··· DATASET ENTRIES

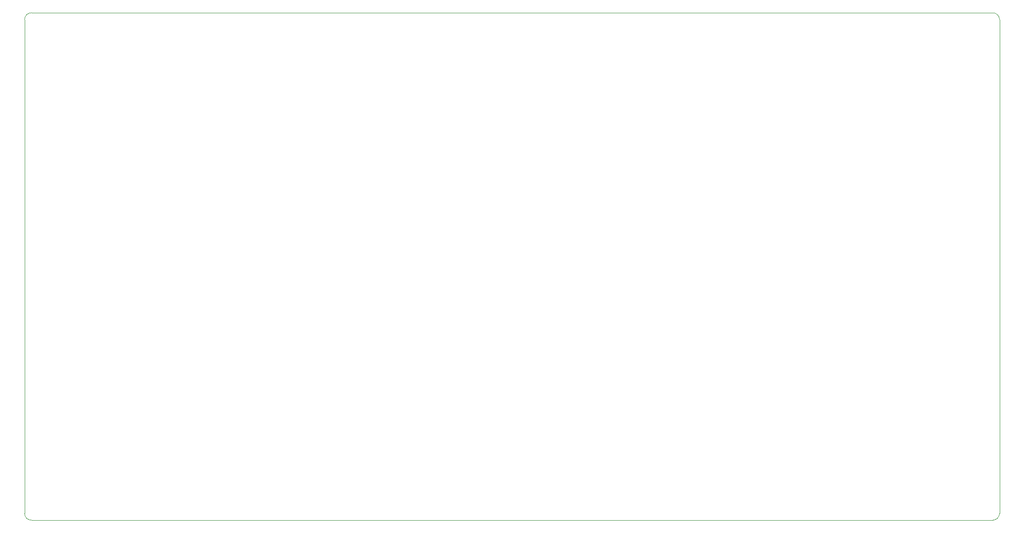
<source format=gbr>
%TF.GenerationSoftware,KiCad,Pcbnew,(5.1.12)-1*%
%TF.CreationDate,2022-05-26T18:44:23+02:00*%
%TF.ProjectId,esp32solarminer,65737033-3273-46f6-9c61-726d696e6572,0.3*%
%TF.SameCoordinates,Original*%
%TF.FileFunction,Profile,NP*%
%FSLAX46Y46*%
G04 Gerber Fmt 4.6, Leading zero omitted, Abs format (unit mm)*
G04 Created by KiCad (PCBNEW (5.1.12)-1) date 2022-05-26 18:44:23*
%MOMM*%
%LPD*%
G01*
G04 APERTURE LIST*
%TA.AperFunction,Profile*%
%ADD10C,0.050000*%
%TD*%
G04 APERTURE END LIST*
D10*
X216535000Y-111760000D02*
G75*
G02*
X215265000Y-113030000I-1270000J0D01*
G01*
X37465000Y-113030000D02*
G75*
G02*
X36195000Y-111760000I0J1270000D01*
G01*
X36195000Y-20320000D02*
G75*
G02*
X37465000Y-19050000I1270000J0D01*
G01*
X215265000Y-19050000D02*
G75*
G02*
X216535000Y-20320000I0J-1270000D01*
G01*
X216535000Y-111760000D02*
X216535000Y-20320000D01*
X37465000Y-113030000D02*
X215265000Y-113030000D01*
X36195000Y-20320000D02*
X36195000Y-111760000D01*
X37465000Y-19050000D02*
X215265000Y-19050000D01*
M02*

</source>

······

ACTION ITEM
Select all lines in the listing above where the word "Profile" appears, and show them.

EXPECTED ANSWER
%TF.FileFunction,Profile,NP*%
%TA.AperFunction,Profile*%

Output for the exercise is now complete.